A scientific team at the University of Chicago reports that genome analysis can be radically accelerated by relying on supercomputers such as the one they used. This computer, known as Beagle and based at Argonne National Laboratory, is able to analyze 240 full genomes in about two days, according to the researchers.
Although the time and cost of sequencing an entire human genome has plummeted, most current approaches to analyzing the resulting three billion base pairs of genetic information from a single genome can take many months.
“This is a resource that can change patient management and, over time, add depth to our understanding of the genetic causes of risk and disease,” said study author Elizabeth McNally, M.D., Ph.D., the A. J. Carlson Professor of Medicine and Human Genetics and director of the Cardiovascular Genetics clinic at the University of Chicago Medicine.
“The supercomputer can process many genomes simultaneously rather than one at a time,” said first author Megan Puckelwartz, a graduate student in McNally’s laboratory. “It converts whole-genome sequencing, which has primarily been used as a research tool, into something that is immediately valuable for patient care.”
The team published their study (“Supercomputing for the parallelization of whole genome analysis”) in Bioinformatics.

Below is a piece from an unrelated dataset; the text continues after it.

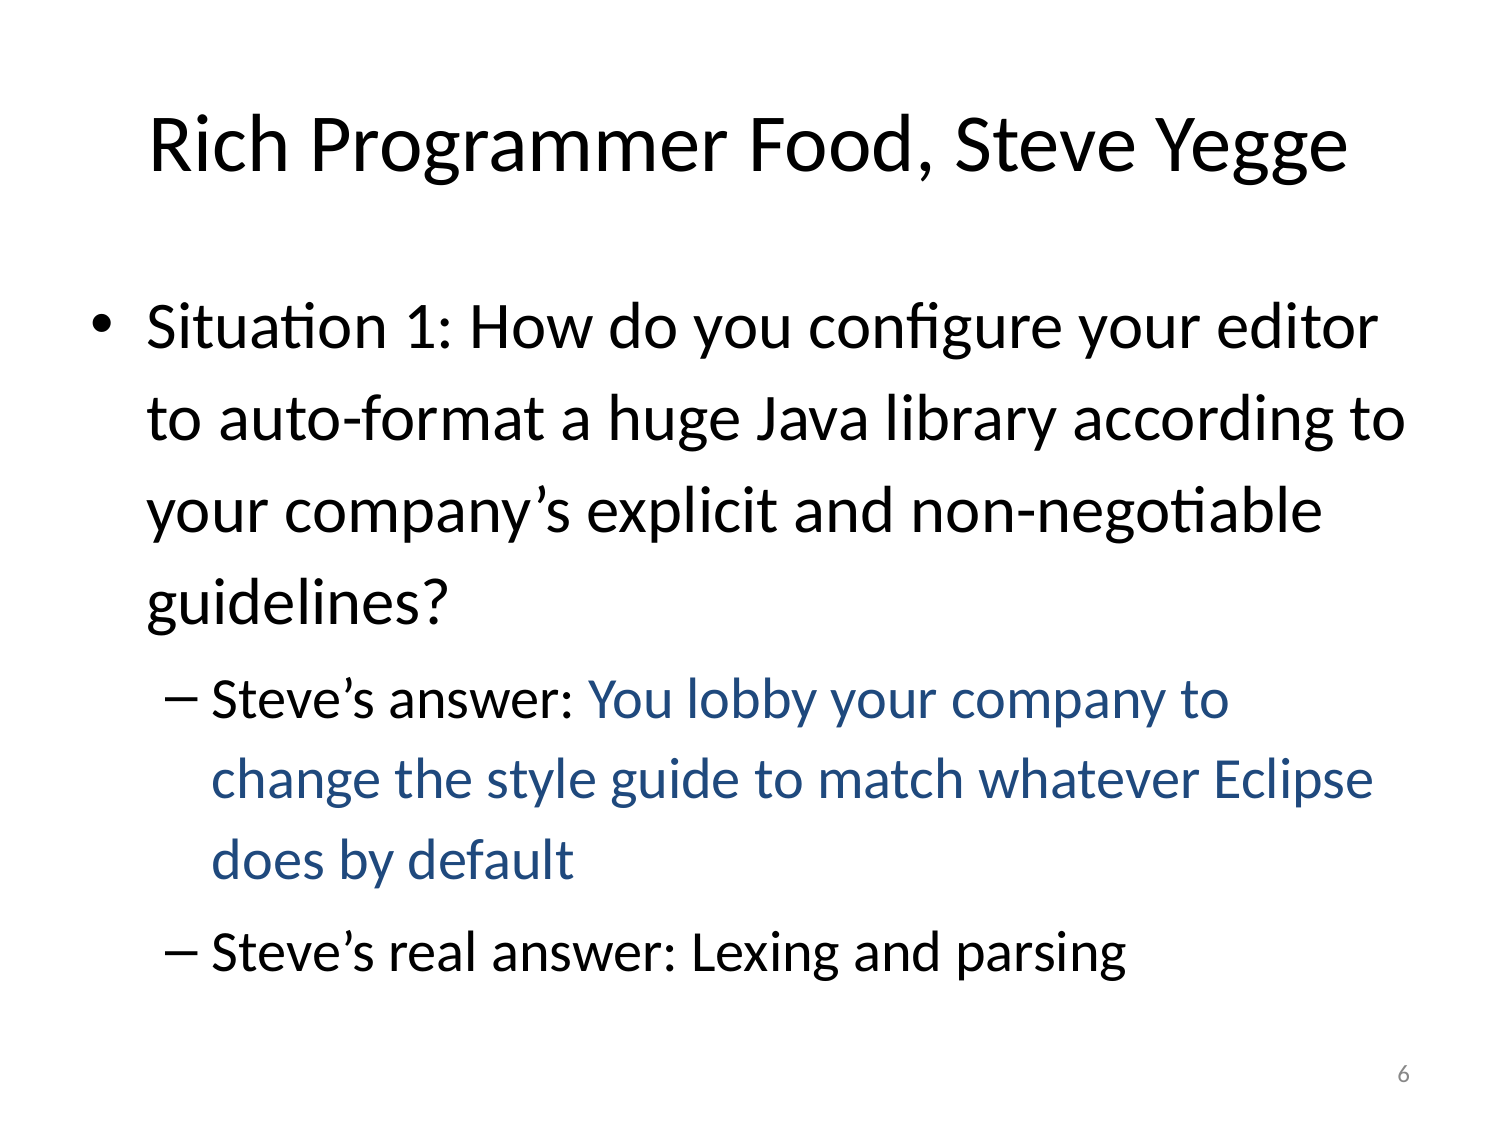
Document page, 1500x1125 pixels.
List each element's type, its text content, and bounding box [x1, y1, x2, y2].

title Rich Programmer Food, Steve Yegge [75, 45, 1425, 233]
slide_number 6 [1074, 1042, 1425, 1103]
list Situation 1: How do you configure your editor to auto-format a huge Java library according to your company’s explicit and non-negotiable guidelines? Steve’s answer: You lobby your company to change the style guide to match whatever Eclipse does by default Steve’s real answer: Lexing and parsing [75, 262, 1425, 1005]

Because the genome is so vast, those involved in clinical genetics have turned to exome sequencing, which focuses on the 2% or less of the genome that codes for proteins. This method is often useful. An estimated 85% of disease-causing mutations are located in coding regions. But the rest, about 15% of clinically significant mutations, come from noncoding regions, once referred to as “junk DNA” but now known to serve important functions. If not for the tremendous data-processing challenges of analysis, whole-genome sequencing would be the method of choice, claim the University of Chicago scientists.
To test the system, Dr. McNally’s group used raw sequencing data from 61 human genomes and analyzed that data on Beagle. They used publicly available software packages and one quarter of the computer’s total capacity. They found that shifting to the supercomputer environment improved accuracy and dramatically accelerated speed.
“We now adapted a Cray XE6 supercomputer [Beagle] to achieve the parallelization required for concurrent multiple-genome analysis. This approach not only markedly speeds computational time but also results in increased usable sequence per genome,” wrote the investigators. “Relying on publicly available software, the Cray XE6 has the capacity to align and call variants on 240 whole genomes in approximately 50 hours. Multisample variant calling is also accelerated.”
“Improving analysis through both speed and accuracy reduces the price per genome,” said Dr. McNally. “With this approach, the price for analyzing an entire genome is less than the cost of the looking at just a fraction of genome. New technology promises to bring the costs of sequencing down to around $1,000 per genome. Our goal is get the cost of analysis down into that range.”